*TASK TO COMPLETE*. In the data below, retype exactly the line that contains "432 257 19656" and every line after it, through the last.

===== DATASET

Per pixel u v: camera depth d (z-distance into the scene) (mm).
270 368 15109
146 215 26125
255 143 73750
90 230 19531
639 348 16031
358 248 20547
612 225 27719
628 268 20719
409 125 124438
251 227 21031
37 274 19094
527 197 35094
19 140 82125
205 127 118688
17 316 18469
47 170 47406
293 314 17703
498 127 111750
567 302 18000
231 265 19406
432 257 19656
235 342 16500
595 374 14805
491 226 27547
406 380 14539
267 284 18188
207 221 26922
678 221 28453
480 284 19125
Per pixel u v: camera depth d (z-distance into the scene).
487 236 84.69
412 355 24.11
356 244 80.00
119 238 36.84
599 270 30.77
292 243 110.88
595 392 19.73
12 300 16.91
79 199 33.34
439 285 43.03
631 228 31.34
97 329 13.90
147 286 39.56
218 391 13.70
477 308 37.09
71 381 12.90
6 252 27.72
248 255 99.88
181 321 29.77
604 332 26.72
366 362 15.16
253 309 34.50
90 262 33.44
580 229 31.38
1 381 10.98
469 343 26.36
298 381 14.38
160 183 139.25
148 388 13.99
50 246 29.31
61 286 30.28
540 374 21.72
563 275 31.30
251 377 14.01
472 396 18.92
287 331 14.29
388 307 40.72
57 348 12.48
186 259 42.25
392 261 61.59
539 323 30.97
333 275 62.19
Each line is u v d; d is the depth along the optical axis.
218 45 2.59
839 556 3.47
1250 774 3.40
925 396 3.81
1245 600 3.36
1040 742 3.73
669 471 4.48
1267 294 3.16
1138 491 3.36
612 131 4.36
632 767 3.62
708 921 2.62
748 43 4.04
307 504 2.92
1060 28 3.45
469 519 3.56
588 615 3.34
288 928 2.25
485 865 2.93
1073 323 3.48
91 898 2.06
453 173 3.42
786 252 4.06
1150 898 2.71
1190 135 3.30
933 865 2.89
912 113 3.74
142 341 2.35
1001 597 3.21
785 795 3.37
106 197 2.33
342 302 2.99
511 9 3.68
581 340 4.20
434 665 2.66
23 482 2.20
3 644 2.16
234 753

==========

*SOLUTION TO THIS EXERCISE*.
432 257 19656
235 342 16500
595 374 14805
491 226 27547
406 380 14539
267 284 18188
207 221 26922
678 221 28453
480 284 19125
Per pixel u v: camera depth d (z-distance into the scene).
487 236 84.69
412 355 24.11
356 244 80.00
119 238 36.84
599 270 30.77
292 243 110.88
595 392 19.73
12 300 16.91
79 199 33.34
439 285 43.03
631 228 31.34
97 329 13.90
147 286 39.56
218 391 13.70
477 308 37.09
71 381 12.90
6 252 27.72
248 255 99.88
181 321 29.77
604 332 26.72
366 362 15.16
253 309 34.50
90 262 33.44
580 229 31.38
1 381 10.98
469 343 26.36
298 381 14.38
160 183 139.25
148 388 13.99
50 246 29.31
61 286 30.28
540 374 21.72
563 275 31.30
251 377 14.01
472 396 18.92
287 331 14.29
388 307 40.72
57 348 12.48
186 259 42.25
392 261 61.59
539 323 30.97
333 275 62.19
Each line is u v d; d is the depth along the optical axis.
218 45 2.59
839 556 3.47
1250 774 3.40
925 396 3.81
1245 600 3.36
1040 742 3.73
669 471 4.48
1267 294 3.16
1138 491 3.36
612 131 4.36
632 767 3.62
708 921 2.62
748 43 4.04
307 504 2.92
1060 28 3.45
469 519 3.56
588 615 3.34
288 928 2.25
485 865 2.93
1073 323 3.48
91 898 2.06
453 173 3.42
786 252 4.06
1150 898 2.71
1190 135 3.30
933 865 2.89
912 113 3.74
142 341 2.35
1001 597 3.21
785 795 3.37
106 197 2.33
342 302 2.99
511 9 3.68
581 340 4.20
434 665 2.66
23 482 2.20
3 644 2.16
234 753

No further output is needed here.